The second scenario doesn't necessarily have to be a gambler's fallacy. It sounds like it could be pretty much a textbook case of Besiege Wei to rescue Zhao from the thirty-six stratagems.
When the enemy is too strong to be attacked directly, then attack something he holds dear. Know that he cannot be superior in all things. Somewhere there is a gap in the armour, a weakness that can be attacked instead. The idea here is to avoid a head-on battle with a strong enemy, and instead strike at his weakness elsewhere. This will force the strong enemy to retreat in order to support his weakness.

Carpool can even wait until Caesar's force gets close to Aqua Velva, then raze it for shmuckers and sail off in their ships again if they need to. If they play it that way, they don't have to actually meet Caesar in open battle, but they gain a bunch of shmuckers, cost Transylvito a city that they probably can't afford to rebuild and draw Caesar away from hitting Carphone while they reinforce.
Gotta love Sun Tzu.
I'm really digging the wordplay and art here. I'm curious whether Carphone should be pronounced like Persephone or just like a car phone. I also really hope Carpool has a colony named New Carsmell.
Like pronounced Car-fuh-nee? That would be weird and interesting.
Yes. It sounds slightly more place name-y to my ears.
Kinda sounds like cacophony then. I swear if it tends out that the love chaotic rock or booming sound weapons, I would be very amused and impressed.
Bearing in mind I am a Caesar fanboy:

I feel like if he was going to overthrow Don he'd have done it during the Battle for Jetstone. He seems like a real patriot and wouldn't risk the side and his fellow warlords by causing the disruptions of a coup. Likewise if he was going to independently storm FAQ he'd have done it before Jillian got home with her army. His duty to the side is greater than any personal feelings for or against Don and Jillian.

I can only think of a few possibilities he might take:

1) This disaster is followed by the offer from Gobwin Knob and Caesar is obviously pro-alliance as the only lifeline available.

2) Caesar plans to support the new heir against Don, not necessarily in a coup to depose him but as a way to overrule decisions he disagrees with. This would explain why he got info on FAQ but didn't act on it

3) This is part of a convoluted plan to overthrow Don by colluding with Carpool and using the Dollamancer's creepy creation to assassinate Don because it has not duty, loyalty or upkeep because of reasons?

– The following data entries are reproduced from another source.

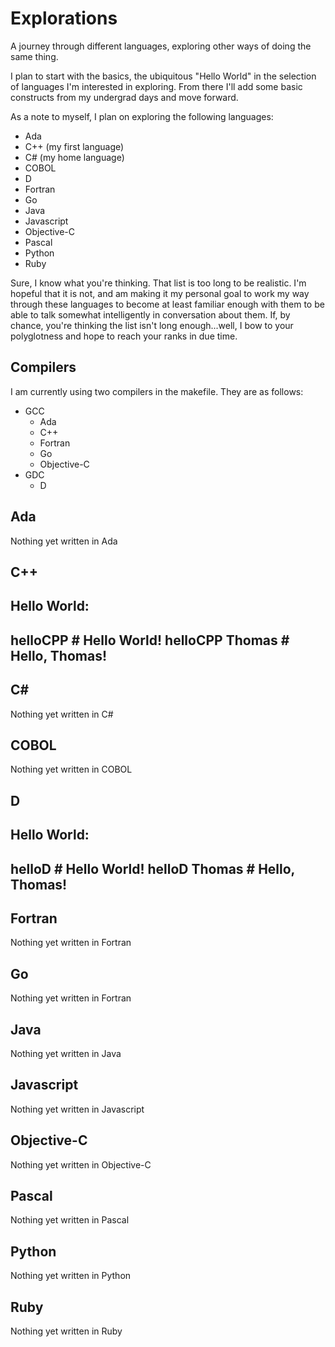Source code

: # Explorations
A journey through different languages, exploring other ways of doing the same thing.

I plan to start with the basics, the ubiquitous "Hello World" in the selection of languages I'm interested in exploring. From there I'll add some basic constructs from my undergrad days and move forward.

As a note to myself, I plan on exploring the following languages:
* Ada
* C++ (my first language)
* C# (my home language)
* COBOL
* D
* Fortran
* Go
* Java
* Javascript
* Objective-C
* Pascal
* Python
* Ruby

Sure, I know what you're thinking. That list is too long to be realistic. I'm hopeful that it is not, and am making it my personal goal to work my way through these languages to become at least familiar enough with them to be able to talk somewhat intelligently in conversation about them. If, by chance, you're thinking the list isn't long enough...well, I bow to your polyglotness and hope to reach your ranks in due time.

## Compilers
I am currently using two compilers in the makefile. They are as follows:

- GCC
  - Ada
  - C++
  - Fortran
  - Go
  - Objective-C
- GDC
  - D

## Ada
Nothing yet written in Ada

## C++
Hello World:
---
helloCPP
\# Hello World!
helloCPP Thomas
\# Hello, Thomas!
---

## C#
Nothing yet written in C#

## COBOL
Nothing yet written in COBOL

## D
Hello World:
---
helloD
\# Hello World!
helloD Thomas
\# Hello, Thomas!
---

## Fortran
Nothing yet written in Fortran

## Go
Nothing yet written in Fortran

## Java
Nothing yet written in Java

## Javascript
Nothing yet written in Javascript

## Objective-C
Nothing yet written in Objective-C

## Pascal
Nothing yet written in Pascal

## Python
Nothing yet written in Python

## Ruby
Nothing yet written in Ruby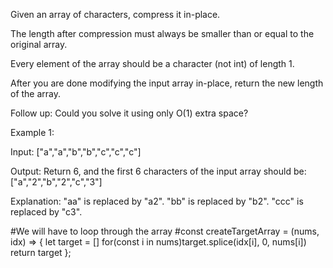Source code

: Given an array of characters, compress it in-place.

The length after compression must always be smaller than or equal to the original array.

Every element of the array should be a character (not int) of length 1.

After you are done modifying the input array in-place, return the new length of the array.

 
Follow up:
Could you solve it using only O(1) extra space?

 
Example 1:

Input:
["a","a","b","b","c","c","c"]

Output:
Return 6, and the first 6 characters of the input array should be: ["a","2","b","2","c","3"]

Explanation:
"aa" is replaced by "a2". "bb" is replaced by "b2". "ccc" is replaced by "c3".

#We will have to loop through the array
#const createTargetArray = (nums, idx) => {
    let target = []
    for(const i in nums)target.splice(idx[i], 0, nums[i])
    return target
};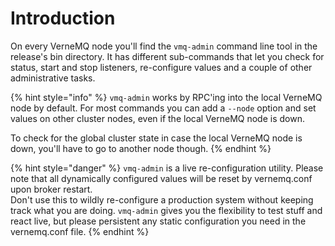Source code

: # Introduction

On every VerneMQ node you'll find the `vmq-admin` command line tool in the release's bin directory. It has different sub-commands that let you check for status, start and stop listeners, re-configure values and a couple of other administrative tasks.

{% hint style="info" %}
`vmq-admin` works by RPC'ing into the local VerneMQ node by default. For most commands you can add a `--node` option and set values on other cluster nodes, even if the local VerneMQ node is down.   
  
To check for the global cluster state in case the local VerneMQ node is down, you'll have to go to another node though.
{% endhint %}

{% hint style="danger" %}
`vmq-admin` is a live re-configuration utility. Please note that all dynamically configured values will be reset by vernemq.conf upon broker restart.   
 Don't use this to wildly re-configure a production system without keeping track what you are doing. `vmq-admin` gives you the flexibility to test stuff and react live, but please persistent any static configuration you need in the vernemq.conf file.
{% endhint %}

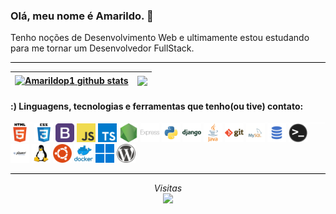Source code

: ### Olá, meu nome é Amarildo. 👋

Tenho noções de Desenvolvimento Web e ultimamente estou estudando para me tornar um Desenvolvedor FullStack.

<!-- 
Linguagens, tecnologias e ferramentas que tenho(ou tive) contato: HTML5, CSS3, Bootstrap, JavaScript, Python, Django, SQL, Java, Git e GitHub, Visual Studio Code, Linux Ubuntu. 
-->

<!--
**Amarildop1/Amarildop1** is a ✨ _special_ ✨ repository because its `README.md` (this file) appears on your GitHub profile.

Here are some ideas to get you started:

- 🔭 I’m currently working on ...
- 🌱 I’m currently learning ...
- 👯 I’m looking to collaborate on ...
- 🤔 I’m looking for help with ...
- 💬 Ask me about ...
- 📫 How to reach me: ...
- 😄 Pronouns: ...
- ⚡ Fun fact: ...
-->

<hr style="background-color: black">

| <a href="https://github.com/Amarildop1/github-readme-stats"><img align="center" src="https://github-readme-stats.vercel.app/api?username=Amarildop1&show_icons=true&theme=dark&hide_border=true" alt="Amarildop1 github stats" /></a> | <a href="https://github.com/Amarildop1/github-readme-stats"><img align="center" src="https://github-readme-stats.vercel.app/api/top-langs/?username=Amarildop1&layout=compact&theme=dark&hide_border=true" /></a> |
| ------------- | ------------- | 


 #### :) Linguagens, tecnologias e ferramentas que tenho(ou tive) contato:

<hr style="background-color: white; margin: 0px;">
<code><img height="30" src="./imgs/html.png" alt="HTML5"></code>&nbsp;
<code><img height="30" src="./imgs/css.png"></code>
<code><img height="30" src="./imgs/bootstrap.png"></code>
<code><img height="30" src="./imgs/javascript.png"></code>
<code><img height="30" src="./imgs/typescript.png"></code>
<code><img height="30" src="./imgs/nodejs.png"></code>
<code><img height="30" src="./imgs/express.png"></code>
<code><img height="30" src="./imgs/python.png"></code>
<code><img height="30" src="./imgs/django.png"></code>
<code><img height="30" src="./imgs/java.png"></code>
<code><img height="30" src="./imgs/git.png"></code>
<code><img height="30" src="./imgs/mysql.png"></code>
<code><img height="30" src="./imgs/sql.png"></code>
<code><img height="30" src="./imgs/terminal.png"></code>
<code><img height="30" src="./imgs/jquery.png"></code>
<code><img height="30" src="./imgs/linux.png"></code>
<code><img height="30" src="./imgs/ubuntu.png"></code>
<code><img height="30" src="./imgs/docker.png"></code>
<code><img height="30" src="./imgs/windows.png"></code>
<code><img height="30" src="./imgs/wordpress.png"></code>
<hr style="background-color: black">

<p align="center"> 
 <em>Visitas</em><br>
  <img src="https://profile-counter.glitch.me/Lrssplx/count.svg" />
</p>
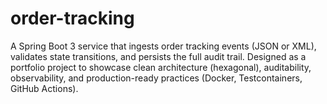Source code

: # order-tracking
A Spring Boot 3 service that ingests order tracking events (JSON or XML), validates state transitions, and persists the full audit trail. Designed as a portfolio project to showcase clean architecture (hexagonal), auditability, observability, and production-ready practices (Docker, Testcontainers, GitHub Actions).
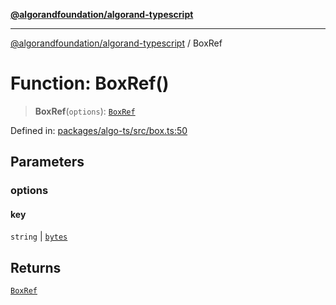 [**@algorandfoundation/algorand-typescript**](../README.md)

***

[@algorandfoundation/algorand-typescript](../README.md) / BoxRef

# Function: BoxRef()

> **BoxRef**(`options`): [`BoxRef`](../type-aliases/BoxRef.md)

Defined in: [packages/algo-ts/src/box.ts:50](https://github.com/algorandfoundation/puya-ts/blob/5bdb536fcbeffa6fe079b274d09cae785c8fb7b7/packages/algo-ts/src/box.ts#L50)

## Parameters

### options

#### key

`string` \| [`bytes`](../type-aliases/bytes.md)

## Returns

[`BoxRef`](../type-aliases/BoxRef.md)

I hope the last one isn't true, Caesar betraying his side makes him lame and contradicts previous characterisation.
Except that assassinating a ruler is not always viewed as 'betrayal of the side' if there is a designated current heir to the side and the ruler has been acting in the worst interests of the side.
Lerianis wrote:
Except that assassinating a ruler is not always viewed as 'betrayal of the side' if there is a designated current heir to the side and the ruler has been acting in the worst interests of the side.

To be clear, I mean betraying Transilvito by working with Carpool, not betraying Don personally. Like if the reason Aqua Velva fell is because he deliberately set it up to do so in collusion with CP.